Мне показалось, что призрак угрюмо уронил свою голову на грудь. Но потом он поднял взгляд, и в глазах его засверкала холодная ярость.
- Отвези меня в шахты! Иначе я не дам тебе покоя. В подземном мире я познал мрачную магию и знаю, как причинять боль. Завтра на рассвете от постоялого двора отходит почтовая карета. Ты сможешь договориться с кучером, и через два часа мы уже будем возле шахт.
Он дырявил меня своим злобным взглядом из впалых глазниц, ковыряясь в моем сознании, и я даже не мог сопротивляться этому!
- Я ведь не требую много! – продолжал призрак, и его детское, но слишком озлобленное для ребенка лицо стало излучать угрожающее свечение. – Там я спущусь в одну из веток и сумею пройти в подземный мир. А ты оттуда сможешь добраться до города и встретишь нужного тебе человека. Тебе одна дорога. Без меня тебе по ней не пройти.
- А ты знаешь, кто мне нужен?
- Да, но до твоей любимой путь еще очень далек. Я могу показать тебе его начало, - он злорадно ухмыльнулся и вновь замычал свою дурацкую песенку.
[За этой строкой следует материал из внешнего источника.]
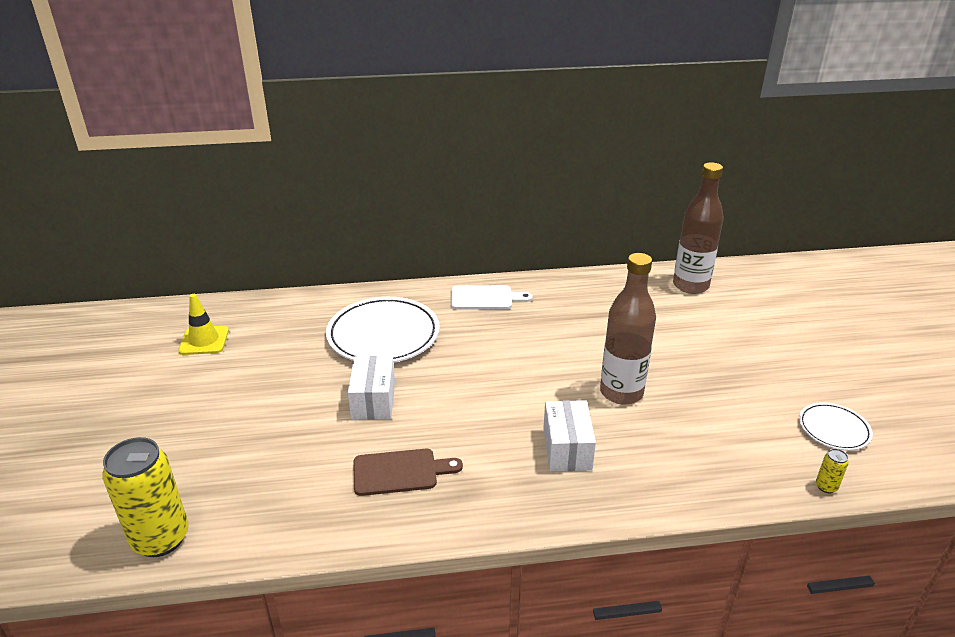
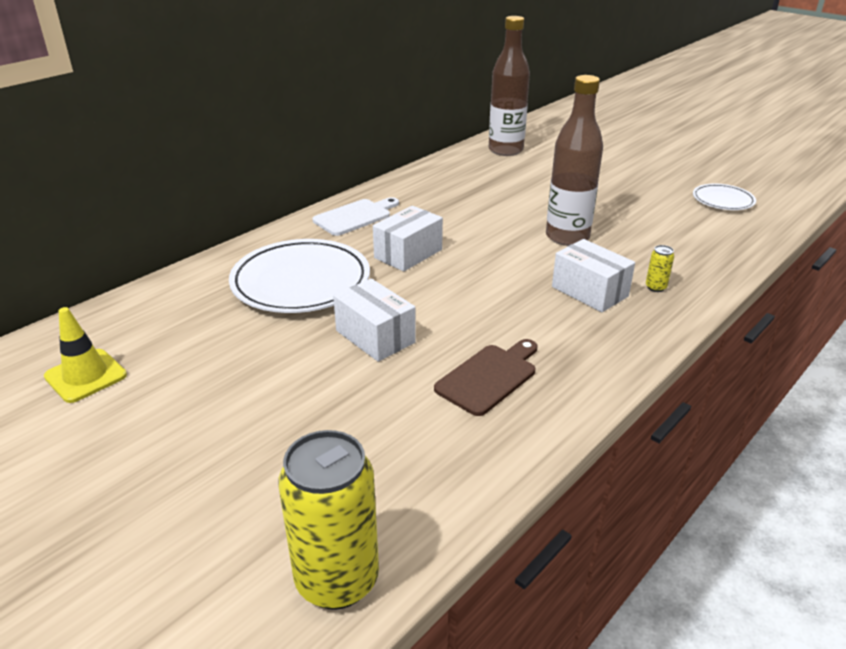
camera: 40 degrees left, 0 degrees up
yellow can [816,448,849,493] -> yellow can moved to [646,245,674,292]
none -> white box [373,206,443,272]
Я крепко зажмурился, пытаясь избавиться от адского образа поющего мальчишки, но он никуда не исчез.
- Ну, хорошо, - промолвил я невесело. – Я помогу тебе. Сам все и сделаю. Только избавь меня от своего присутствия.
Я достал из рюкзака пустую флягу и отвинтил крышку. Победоносно улыбнувшись, призрак сжался, и, словно джинн из восточных сказок, залез в сосуд. Я плотно закрутил крышку и услышал шаркающие шаги. Знакомая походка. Это был конюх.
- Мне послышалось, ты с кем-то разговаривал, - прогнусавил старикан. – С тобой еще кто-то есть?
- Вам действительно послышалось… Здесь никого кроме меня нет.
- Бедняга. Ты наверное начал бредить и разговаривать с лошадьми. Пойдем со мной, я дам тебе лекарство от холода.
Пришлось встать и последовать за ним. Он провел меня через всю конюшню, к письменному столу, на котором горела масляная лампа. Там лежали несколько листов бумаги и гусиных перьев, тускло поблескивала чернильница.
- Пишите письмо в город? – вежливо поинтересовался я.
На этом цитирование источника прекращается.